1. Biomedical Studies

# Identify disease-specific patterns
tumor_cpca <- cPCAplus(
  X_f = tumor_samples,
  X_b = healthy_tissue,
  ncomp = 10
)

2. Technical Variation Removal

# Use technical replicates as background to find biological signal
bio_cpca <- cPCAplus(
  X_f = biological_samples,
  X_b = technical_replicates,
  ncomp = 5
)

3. Time-Based Contrasts

# Find patterns specific to treatment timepoint
treatment_cpca <- cPCAplus(
  X_f = after_treatment,
  X_b = before_treatment,
  ncomp = 5
)

Advanced Options

Handling High-Dimensional Data

When you have more features than samples (p >> n), use the efficient sample-space strategy:

# Create high-dimensional example
n_f <- 50; n_b <- 80; p <- 1000
X_background_hd <- matrix(rnorm(n_b * p), n_b, p)
X_foreground_hd <- X_background_hd[1:n_f, ] + 
                   matrix(c(rnorm(n_f * 20, sd = 2), rep(0, n_f * (p-20))), n_f, p)

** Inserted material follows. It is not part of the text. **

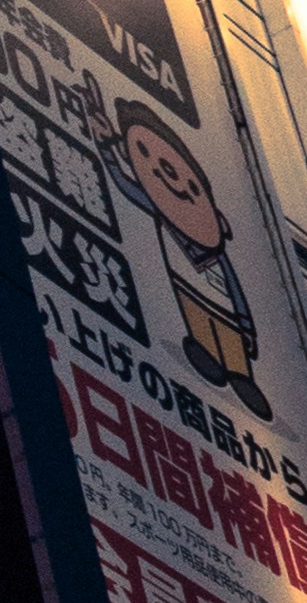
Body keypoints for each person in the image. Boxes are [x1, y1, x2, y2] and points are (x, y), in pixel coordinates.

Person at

# Use sample-space strategy for efficiency
cpca_hd <- cPCAplus(X_f = X_foreground_hd, X_b = X_background_hd,
                    ncomp = 5, strategy = "sample")
#> Using sample-space strategy...
#> Warning in irlba::irlba(X_b_centered, nv = r_target, nu = 0): You're computing
#> too large a percentage of total singular values, use a standard svd instead.

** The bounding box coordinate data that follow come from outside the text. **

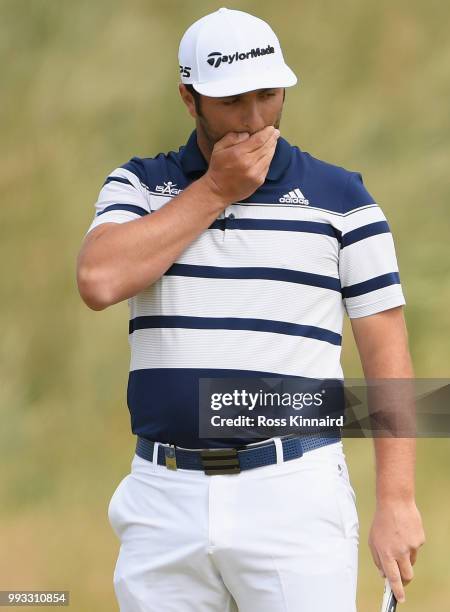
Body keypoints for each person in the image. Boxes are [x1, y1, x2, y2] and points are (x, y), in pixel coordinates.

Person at [76, 7, 425, 611]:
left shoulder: (343, 200)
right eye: (233, 101)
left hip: (293, 494)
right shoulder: (139, 186)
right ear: (190, 100)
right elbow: (99, 280)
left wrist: (396, 501)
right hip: (163, 497)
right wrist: (214, 191)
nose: (255, 118)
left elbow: (387, 353)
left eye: (268, 95)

Regularization for Unstable Background

If your background covariance is nearly singular, add regularization:

# Small background sample size can lead to instability
small_background <- matrix(rnorm(20 * 100), 20, 100)
small_foreground <- matrix(rnorm(30 * 100), 30, 100)

# Add regularization
cpca_regularized <- cPCAplus(
  X_f = small_foreground,
  X_b = small_background,
  ncomp = 5,
  lambda = 0.1  # Regularization parameter for background covariance
)
#> Using feature-space strategy...

When to Use Contrastive PCA

✓ Use contrastive PCA when: - You have two groups and want to find patterns specific to one - Background variation obscures your signal of interest - You want to remove technical/batch effects captured by control samples

✗ Don’t use contrastive PCA when: - You only have one group (use standard PCA) - Groups differ mainly in mean levels (use t-tests or LDA) - The interesting variation is non-linear (consider kernel methods)

Technical Details

Click for mathematical details

Contrastive PCA++ solves the generalized eigenvalue problem:

\[\mathbf{R}_f \mathbf{v} = \lambda \mathbf{R}_b \mathbf{v}\]

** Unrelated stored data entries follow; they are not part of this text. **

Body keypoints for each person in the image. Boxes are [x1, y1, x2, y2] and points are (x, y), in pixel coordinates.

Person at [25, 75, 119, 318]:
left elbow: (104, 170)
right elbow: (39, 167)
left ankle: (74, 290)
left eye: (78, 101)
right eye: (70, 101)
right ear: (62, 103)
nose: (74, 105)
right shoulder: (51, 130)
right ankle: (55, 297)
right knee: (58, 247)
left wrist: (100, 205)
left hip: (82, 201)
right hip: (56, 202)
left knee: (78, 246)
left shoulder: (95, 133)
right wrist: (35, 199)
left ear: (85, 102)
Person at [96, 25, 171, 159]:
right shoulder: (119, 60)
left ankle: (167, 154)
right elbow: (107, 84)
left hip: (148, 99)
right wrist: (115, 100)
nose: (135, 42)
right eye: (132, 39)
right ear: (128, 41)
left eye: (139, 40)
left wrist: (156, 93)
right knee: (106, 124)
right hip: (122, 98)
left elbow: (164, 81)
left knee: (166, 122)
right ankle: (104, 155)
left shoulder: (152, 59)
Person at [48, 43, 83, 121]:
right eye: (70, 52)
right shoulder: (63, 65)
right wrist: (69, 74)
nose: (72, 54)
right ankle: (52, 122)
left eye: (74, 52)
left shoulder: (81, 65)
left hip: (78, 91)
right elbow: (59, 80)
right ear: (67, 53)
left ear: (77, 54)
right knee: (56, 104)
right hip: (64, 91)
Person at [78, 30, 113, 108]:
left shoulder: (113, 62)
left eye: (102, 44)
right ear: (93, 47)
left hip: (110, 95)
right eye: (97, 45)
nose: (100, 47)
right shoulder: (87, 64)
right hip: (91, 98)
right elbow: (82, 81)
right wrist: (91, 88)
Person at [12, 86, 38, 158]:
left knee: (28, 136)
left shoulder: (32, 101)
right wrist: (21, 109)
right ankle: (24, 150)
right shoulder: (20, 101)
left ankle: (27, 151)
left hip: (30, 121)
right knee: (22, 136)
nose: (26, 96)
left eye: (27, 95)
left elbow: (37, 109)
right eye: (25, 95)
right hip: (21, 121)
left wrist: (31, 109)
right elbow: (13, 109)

where: - \(\mathbf{R}_f\) is the foreground covariance matrix - \(\mathbf{R}_b\) is the background covariance matrix - \(\lambda\) represents the variance ratio (foreground/background) - \(\mathbf{v}\) are the contrastive directions

This finds directions that maximize the ratio of foreground to background variance, effectively highlighting patterns enriched in the foreground group.

The geneig() function provides the underlying solver with multiple algorithm options: - "geigen": General purpose, handles non-symmetric matrices - "robust": Fast for well-conditioned problems - "primme": Efficient for very large sparse matrices

References

Abid, A., Zhang, M. J., Bagaria, V. K., & Zou, J. (2018). Exploring patterns enriched in a dataset with contrastive principal component analysis. Nature Communications, 9(1), 2134.
Salloum, R., & Kuo, C. C. J. (2022). cPCA++: An efficient method for contrastive feature learning. Pattern Recognition, 124, 108378.
Wu, M., Sun, Q., & Yang, Y. (2025). PCA++: How Uniformity Induces Robustness to Background Noise in Contrastive Learning. arXiv preprint arXiv:2511.12278.
Woller, J. P., Menrath, D., & Gharabaghi, A. (2025). Generalized contrastive PCA is equivalent to generalized eigendecomposition. PLOS Computational Biology, 21(10), e1013555.